2016-07-22 - Habitat DNS issue

Start every PM stating the following

  1. This is a blameless Post Mortem.
  2. We will not focus on the past events as they pertain to “could’ve”, “should’ve”, etc.
  3. All follow up action items will be assigned to a team/individual before the end of the meeting. If the item is not going to be top priority leaving the meeting, don’t make it a follow up item.

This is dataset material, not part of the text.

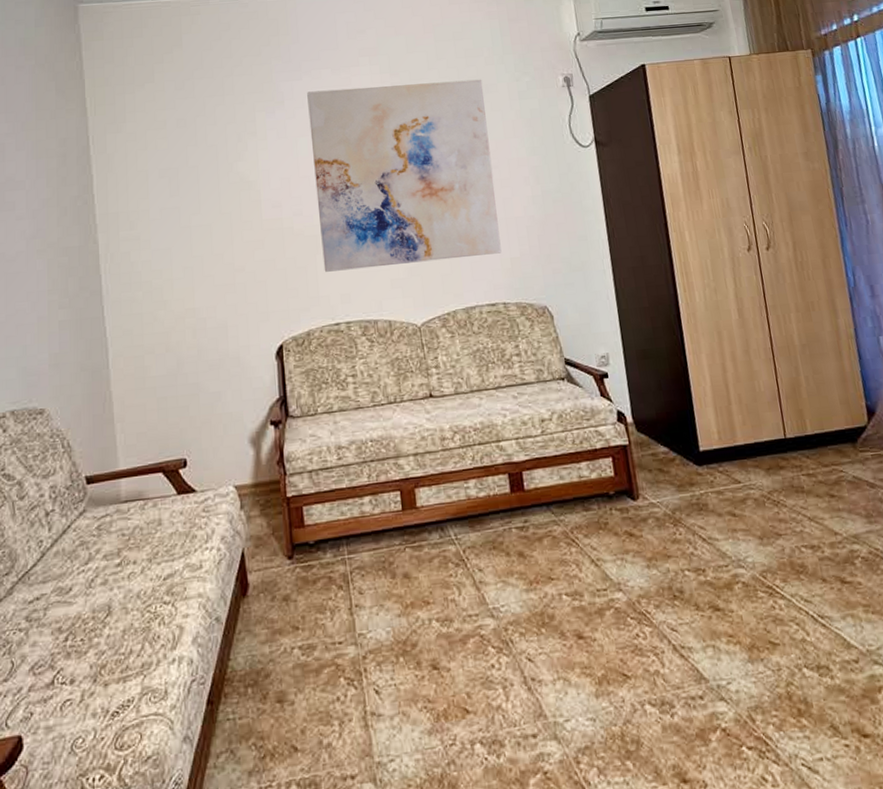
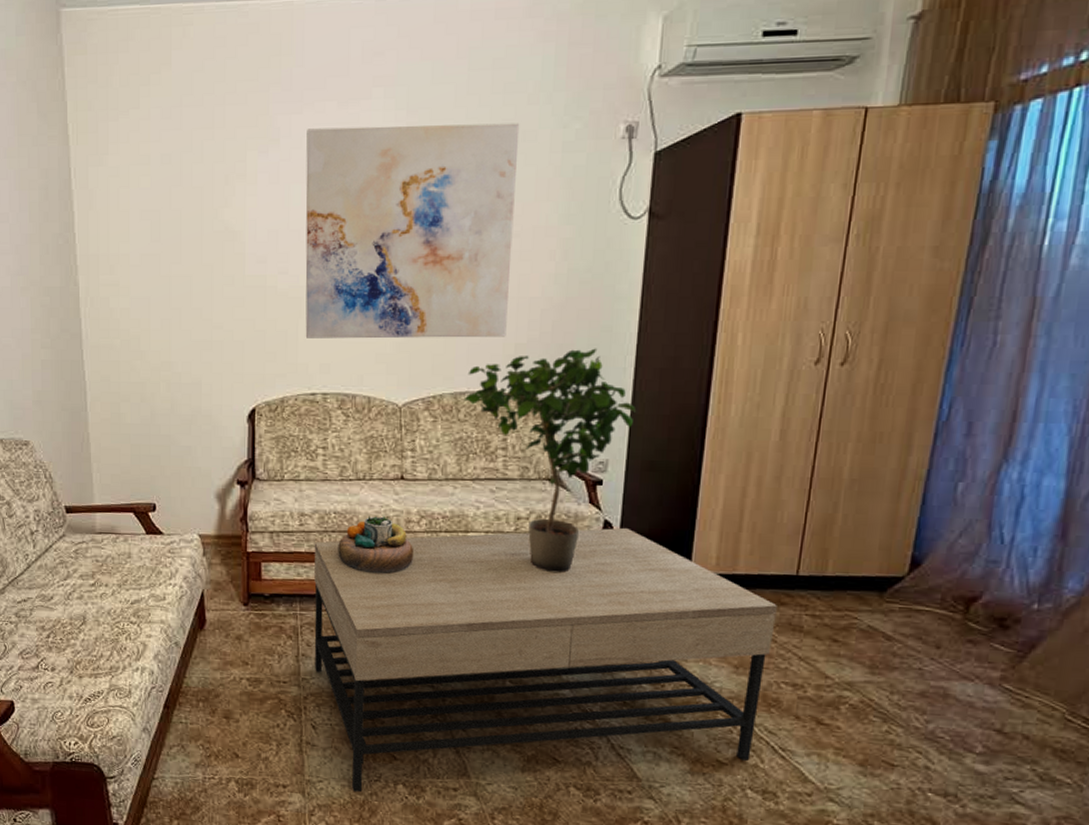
coffee table: none [354,415,797,766] -> present [314,527,777,792]
decorative bowl: none [378,436,454,501] -> present [338,515,415,575]
potted plant: none [474,255,621,471] -> present [463,348,636,574]

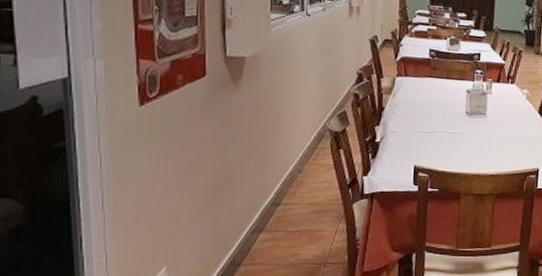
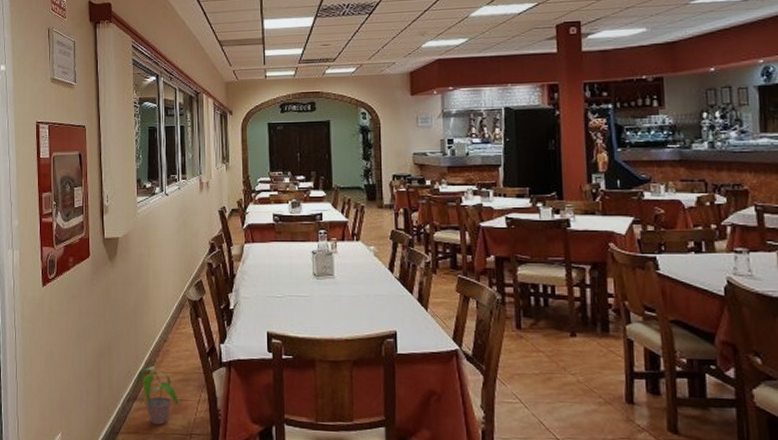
potted plant: none [263,197,313,255] -> present [136,366,179,425]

Incident Leader: Dave Parfitt

Description

Habitat.sh DNS issues

Timeline

All times in UTC

Searching for core/hab-pkg-dockerize in remote https://willem.habitat.sh/v1/depot
» Installing core/hab-pkg-dockerize
✗✗✗
✗✗✗ failed to lookup address information: Try again
✗✗✗
  • 6:48 PM: Dave Parfitt checks https://cachecheck.opendns.com/, app.habitat.sh and willem.habitat.sh are returning SERVFAIL from around the world.
  • 6:49 PM: Jamie Winsor asks if DNS entries were entered manually since the last incident.
    • Route53 DNS entries WERE entered manually, it was determined at the previous postmortem that no actions were need to update Terraform.
  • 6:51 PM: Dave Parfitt declares the incident, starts a zoom session.
  • 6:53 PM: Jamie Winsor updates the Terraform DNS info via https://github.com/habitat-sh/cloud-environments/pull/13
  • 6:54 PM: PR has been Terraform applied
  • 7:09 PM: Route53 NS records are correct
  • 7:13 PM: TTL is 172800 (2 days)
  • 7:28 PM: periodically checking DNS via https://cachecheck.opendns.com/
  • 7:28 PM: contacted Chef ops, including Ben Rockwood, Josh Brand, Mark Harrison
  • 7:30 PM: Mark Harrison suggests clicking the “Refresh Cache” button on the OpenDNS check page.
  • 7:32 PM: Josh Brand flushes the Google DNS cache
  • 7:33 PM: all OpenDNS checks return success
  • 7:36 PM: incident closed

Contributing Factor(s)

Changes applied manually during ChefConf Habitat DNS issue were not committed to the Terraform repo.

Stabilization Steps

Apply the correct DNS settings to Habitat Terraform repo.

Impact

  • Some users couldn’t access the site. Terraform apply has been run 3 days prior, with a 2 day TTL.
  • hooks from Github couldn’t hit the site

Corrective Actions

  • process for updating Terraform pinned to the Habichat #operations room
  • clarify what should and shouldn’t be applied through Terraform for Habitat:
    • everything to do with AWS is applied through TF
    • Fastly’s TF provider doesn’t suit our needs
  • if there are changes that need to be made manually, escalate to the owner of the project.
    • there shouldn’t be manual changes.

Link to meeting recording

Note: videos will soon move to Youtube, the following link will contain the latest:


#2

Hello -

I’ve attached a permanent Youtube link for the postmortem on 2016-07-22.

Cheers -
Dave